By the time a self-serve register opened, I’d found two separate accounts, all recently updated.

A lot of the posts were about work, which I’d expected.

A few notes on his personal life (something about golf and a trip with his family out of the country), and then further down, dating three years ago, a relationship.

All his posts with her remained up. I scrolled down further, and sure enough—two pictures of us together.

One at the famed football game where we’d had an argument on the tailgate, and the second two months after, his arms around me from behind while we stood outside of Dosi-Do’s.

My heart bounced into my throat when I scrolled back up. To the relationship he’d had after me.

I zeroed in on her pictures, paying little attention to her handle.

She was local to Charleston. I scanned her profile, noting the dates of each post. For a couple weeks, she’d posted daily.

Then, during the same time frame they had been pictured together on Ivan’s timeline, there were absences.

A few updates here and there, otherwise—radio silence. As if she’d deleted things.

She also wasn’t friends with him online. Whereas he still followed her.

Just like he followed me.

“Thank you for shopping at Welsworth Hardware,” the register greeted me.

My thoughts whirled as I scanned my items and stuffed what I could into the bag.

I carried my finds out to my car in a daze.

I could message her. Just to see. But what if I was wrong? She might think I was creepy for even reaching out.

A sinking feeling enveloped me as I crawled into the driver’s seat. I didn’t even start the car, just cooked against the upholstery while staring at the steering wheel.

By messaging her, I would be putting myself out there. Unless I made a burner account.

But I needed to know—had it been just me? Was I really chalking everything that had happened up to nothing? Who was I really angry at? Was I mad at Ivan for what he’d done, for how he’d treated me, or was I mad at myself?

I knew Ivan hadn’t loved me. I knew what I’d felt hadn’t been love, either, but a desperation for something he couldn’t give me. And all he’d offered me in return was abuse.

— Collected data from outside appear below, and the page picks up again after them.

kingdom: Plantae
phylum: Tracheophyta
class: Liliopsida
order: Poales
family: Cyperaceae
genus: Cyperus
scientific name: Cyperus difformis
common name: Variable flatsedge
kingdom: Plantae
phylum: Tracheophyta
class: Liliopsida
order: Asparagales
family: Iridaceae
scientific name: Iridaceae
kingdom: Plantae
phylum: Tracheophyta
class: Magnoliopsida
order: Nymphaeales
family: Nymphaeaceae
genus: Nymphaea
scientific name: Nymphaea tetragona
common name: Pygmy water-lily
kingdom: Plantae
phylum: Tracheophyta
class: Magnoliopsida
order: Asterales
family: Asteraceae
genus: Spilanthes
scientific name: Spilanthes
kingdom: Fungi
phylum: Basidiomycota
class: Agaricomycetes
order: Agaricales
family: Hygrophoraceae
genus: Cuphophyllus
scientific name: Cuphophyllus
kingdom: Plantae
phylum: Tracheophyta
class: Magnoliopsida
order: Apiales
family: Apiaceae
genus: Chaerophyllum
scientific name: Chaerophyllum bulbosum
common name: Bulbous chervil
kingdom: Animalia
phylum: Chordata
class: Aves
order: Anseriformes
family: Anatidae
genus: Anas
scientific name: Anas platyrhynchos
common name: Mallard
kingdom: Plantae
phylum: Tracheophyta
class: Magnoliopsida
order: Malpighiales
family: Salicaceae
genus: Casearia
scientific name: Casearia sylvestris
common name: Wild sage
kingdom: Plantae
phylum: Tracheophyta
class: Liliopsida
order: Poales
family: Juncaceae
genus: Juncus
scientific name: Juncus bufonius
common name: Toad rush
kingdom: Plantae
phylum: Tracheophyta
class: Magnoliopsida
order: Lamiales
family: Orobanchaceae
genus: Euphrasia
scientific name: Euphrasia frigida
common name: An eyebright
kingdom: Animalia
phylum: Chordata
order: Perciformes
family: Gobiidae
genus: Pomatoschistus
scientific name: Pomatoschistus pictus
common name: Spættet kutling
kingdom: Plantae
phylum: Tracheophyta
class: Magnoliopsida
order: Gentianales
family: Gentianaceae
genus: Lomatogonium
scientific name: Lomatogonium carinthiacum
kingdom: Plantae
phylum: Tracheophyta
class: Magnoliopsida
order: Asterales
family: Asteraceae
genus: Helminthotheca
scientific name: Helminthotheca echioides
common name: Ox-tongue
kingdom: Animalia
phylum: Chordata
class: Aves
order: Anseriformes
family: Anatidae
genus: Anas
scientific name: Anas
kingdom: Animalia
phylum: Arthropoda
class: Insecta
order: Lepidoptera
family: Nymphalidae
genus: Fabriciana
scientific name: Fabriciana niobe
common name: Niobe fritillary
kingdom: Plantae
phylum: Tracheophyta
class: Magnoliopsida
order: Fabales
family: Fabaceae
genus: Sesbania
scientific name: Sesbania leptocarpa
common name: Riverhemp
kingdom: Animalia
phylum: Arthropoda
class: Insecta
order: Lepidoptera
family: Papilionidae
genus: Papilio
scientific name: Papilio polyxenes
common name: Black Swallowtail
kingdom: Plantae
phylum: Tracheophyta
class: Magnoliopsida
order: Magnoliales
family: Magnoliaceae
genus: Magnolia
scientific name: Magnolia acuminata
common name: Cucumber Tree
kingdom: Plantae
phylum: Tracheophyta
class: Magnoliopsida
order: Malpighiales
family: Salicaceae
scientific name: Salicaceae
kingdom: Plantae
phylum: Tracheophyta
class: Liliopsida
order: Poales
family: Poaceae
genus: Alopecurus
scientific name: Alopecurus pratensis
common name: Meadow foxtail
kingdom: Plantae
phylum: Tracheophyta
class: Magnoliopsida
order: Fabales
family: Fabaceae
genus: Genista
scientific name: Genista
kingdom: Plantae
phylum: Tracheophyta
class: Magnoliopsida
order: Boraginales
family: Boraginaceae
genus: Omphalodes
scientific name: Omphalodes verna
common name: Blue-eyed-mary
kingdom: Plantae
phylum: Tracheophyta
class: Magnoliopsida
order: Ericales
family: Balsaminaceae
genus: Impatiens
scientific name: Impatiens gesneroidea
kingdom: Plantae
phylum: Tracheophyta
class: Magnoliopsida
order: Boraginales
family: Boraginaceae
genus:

That was what it was: abuse. Because if it wasn’t—all these years, wouldn’t I have healed a bit by now? Wouldn’t I have been able to reconcile with my choices instead of harboring this hatred for what had happened?

No, I couldn’t do it. If I messaged her, too many things could go wrong. What if she told him about me? What if I only ended up embarrassing myself and their relationship had simply ended, not festered like ours had?

I buckled my seatbelt with one broken realization. I was alone in this.

I was the tree that got felled by an ax. The ax might not remember the tree it cut down, but the tree did. And like that haggard stump, I would just keep bleeding from the same place, if only a trickle.